Ph.D. student Gloria Fall, who runs the Medical Anthropology group, said the club’s reading list is composed of books published in the last three years and shared plans to also hold discussions with authors over Zoom this semester.

Just as author talks and collaboration are valuable parts of the reading group experience, so are the books themselves. Several students said that the books they read impacted them.

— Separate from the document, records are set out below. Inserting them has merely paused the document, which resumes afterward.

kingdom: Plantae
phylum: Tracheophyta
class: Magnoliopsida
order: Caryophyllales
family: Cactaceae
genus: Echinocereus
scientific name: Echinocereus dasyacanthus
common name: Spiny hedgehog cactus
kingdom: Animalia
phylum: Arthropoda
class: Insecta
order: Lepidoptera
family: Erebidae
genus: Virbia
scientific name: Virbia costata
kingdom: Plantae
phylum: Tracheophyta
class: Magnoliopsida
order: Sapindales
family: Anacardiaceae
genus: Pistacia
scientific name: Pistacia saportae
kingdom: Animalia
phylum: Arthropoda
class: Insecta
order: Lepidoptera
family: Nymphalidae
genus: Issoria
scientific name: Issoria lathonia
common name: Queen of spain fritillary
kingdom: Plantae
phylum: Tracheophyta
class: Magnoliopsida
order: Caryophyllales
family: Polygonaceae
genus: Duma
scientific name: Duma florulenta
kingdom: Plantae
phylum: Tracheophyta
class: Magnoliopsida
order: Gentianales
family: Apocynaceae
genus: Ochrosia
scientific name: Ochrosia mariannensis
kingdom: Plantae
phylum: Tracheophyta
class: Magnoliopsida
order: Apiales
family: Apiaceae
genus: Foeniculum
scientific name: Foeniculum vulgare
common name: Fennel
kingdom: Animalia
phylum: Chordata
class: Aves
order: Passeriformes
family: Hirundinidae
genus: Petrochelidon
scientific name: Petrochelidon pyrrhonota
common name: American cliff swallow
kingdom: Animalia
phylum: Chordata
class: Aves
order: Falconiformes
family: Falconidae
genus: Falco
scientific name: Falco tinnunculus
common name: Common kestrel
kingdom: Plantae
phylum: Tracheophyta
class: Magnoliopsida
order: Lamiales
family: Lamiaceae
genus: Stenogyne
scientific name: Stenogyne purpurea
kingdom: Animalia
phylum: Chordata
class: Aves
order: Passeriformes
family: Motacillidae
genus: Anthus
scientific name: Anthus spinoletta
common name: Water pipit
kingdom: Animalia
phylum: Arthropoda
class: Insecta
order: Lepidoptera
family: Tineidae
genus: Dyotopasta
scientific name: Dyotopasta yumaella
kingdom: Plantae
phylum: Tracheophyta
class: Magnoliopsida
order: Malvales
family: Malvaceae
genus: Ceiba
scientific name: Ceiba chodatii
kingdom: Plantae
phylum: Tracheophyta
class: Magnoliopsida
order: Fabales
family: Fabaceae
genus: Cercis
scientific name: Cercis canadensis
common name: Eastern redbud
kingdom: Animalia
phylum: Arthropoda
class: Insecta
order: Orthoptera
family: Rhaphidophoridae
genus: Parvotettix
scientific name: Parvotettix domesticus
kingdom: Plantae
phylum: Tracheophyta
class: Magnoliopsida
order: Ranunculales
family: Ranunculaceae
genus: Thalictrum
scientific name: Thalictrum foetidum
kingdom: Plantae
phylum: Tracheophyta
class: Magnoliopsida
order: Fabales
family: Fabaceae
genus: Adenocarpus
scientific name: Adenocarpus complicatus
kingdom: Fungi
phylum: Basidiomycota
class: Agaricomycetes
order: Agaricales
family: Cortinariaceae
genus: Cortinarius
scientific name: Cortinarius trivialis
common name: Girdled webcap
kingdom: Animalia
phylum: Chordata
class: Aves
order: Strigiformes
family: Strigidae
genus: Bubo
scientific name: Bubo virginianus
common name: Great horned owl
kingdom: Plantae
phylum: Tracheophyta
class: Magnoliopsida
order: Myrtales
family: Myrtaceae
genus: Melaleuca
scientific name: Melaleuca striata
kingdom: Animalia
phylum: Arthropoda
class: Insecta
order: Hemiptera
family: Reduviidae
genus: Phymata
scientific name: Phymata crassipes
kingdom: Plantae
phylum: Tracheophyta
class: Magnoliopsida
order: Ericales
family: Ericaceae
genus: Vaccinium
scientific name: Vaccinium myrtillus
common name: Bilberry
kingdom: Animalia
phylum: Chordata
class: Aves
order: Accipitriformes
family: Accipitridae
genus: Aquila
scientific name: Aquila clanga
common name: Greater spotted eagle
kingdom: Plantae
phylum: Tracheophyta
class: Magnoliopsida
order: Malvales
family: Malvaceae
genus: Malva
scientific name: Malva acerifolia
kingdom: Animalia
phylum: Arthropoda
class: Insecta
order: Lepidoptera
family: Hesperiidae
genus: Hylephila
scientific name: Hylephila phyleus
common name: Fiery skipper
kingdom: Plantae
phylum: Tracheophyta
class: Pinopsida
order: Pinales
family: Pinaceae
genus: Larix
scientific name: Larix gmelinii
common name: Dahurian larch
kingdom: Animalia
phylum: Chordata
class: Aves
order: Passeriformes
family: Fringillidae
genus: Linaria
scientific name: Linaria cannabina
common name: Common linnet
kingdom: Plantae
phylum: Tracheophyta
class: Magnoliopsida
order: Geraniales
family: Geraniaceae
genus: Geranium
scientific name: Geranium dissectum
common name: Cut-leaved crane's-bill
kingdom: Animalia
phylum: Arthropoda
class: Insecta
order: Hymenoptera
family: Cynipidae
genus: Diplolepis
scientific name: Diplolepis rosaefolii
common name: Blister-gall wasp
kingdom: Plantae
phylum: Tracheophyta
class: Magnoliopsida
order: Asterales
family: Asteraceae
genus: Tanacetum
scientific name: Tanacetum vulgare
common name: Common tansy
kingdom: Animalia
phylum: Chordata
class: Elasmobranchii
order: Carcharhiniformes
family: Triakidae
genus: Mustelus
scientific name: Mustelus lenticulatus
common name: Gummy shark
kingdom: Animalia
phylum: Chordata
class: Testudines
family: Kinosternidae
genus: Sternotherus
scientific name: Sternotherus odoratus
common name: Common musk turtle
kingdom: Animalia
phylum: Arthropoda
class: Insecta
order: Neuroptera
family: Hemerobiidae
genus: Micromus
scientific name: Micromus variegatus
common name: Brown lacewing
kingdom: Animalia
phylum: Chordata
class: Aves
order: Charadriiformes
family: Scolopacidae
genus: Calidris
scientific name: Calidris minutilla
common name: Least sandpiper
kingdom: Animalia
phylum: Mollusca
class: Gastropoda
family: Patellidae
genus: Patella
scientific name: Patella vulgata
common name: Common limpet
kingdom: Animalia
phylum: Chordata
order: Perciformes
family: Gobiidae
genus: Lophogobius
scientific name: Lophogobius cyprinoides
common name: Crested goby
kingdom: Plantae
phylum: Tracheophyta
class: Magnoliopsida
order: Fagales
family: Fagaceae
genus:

“It is incredibly eye-opening to be able to work with this material that really elucidates what is happening in the world,” Chandrasekhar said of Marxist literature. He often finds himself wondering, “What is the sort of economic driver of this? What is the sort of influence this has on the consuming public?,” even while scrolling TikTok. “It becomes a moment to reflect, to think ‘What is actually happening here?’ in a way that I think is incredibly valuable and part of the reason that we are fundamentally scholars,” he said.

Echoing Chandrasekhar, Carol said that “Finnegans Wake” is a book that challenges how you think. “Aside from the actual fun of reading it, the actual meaning you can get out of reading it…I feel like it’s a book that helps you think critically…It makes you read differently.”

When asked if the reading group might one day finish the 650-page tome, Carol said, “It’s kind of a book you’ve never really finished…Some pages I’ve read upwards of 50, 60, almost 100 times…It’s a book that every time you read it, you notice something new. So I think what’s so great about the reading group is it evolves over time. People come and people go as they graduate.”

“It’s about this experience more than coming to a conclusion,” he said.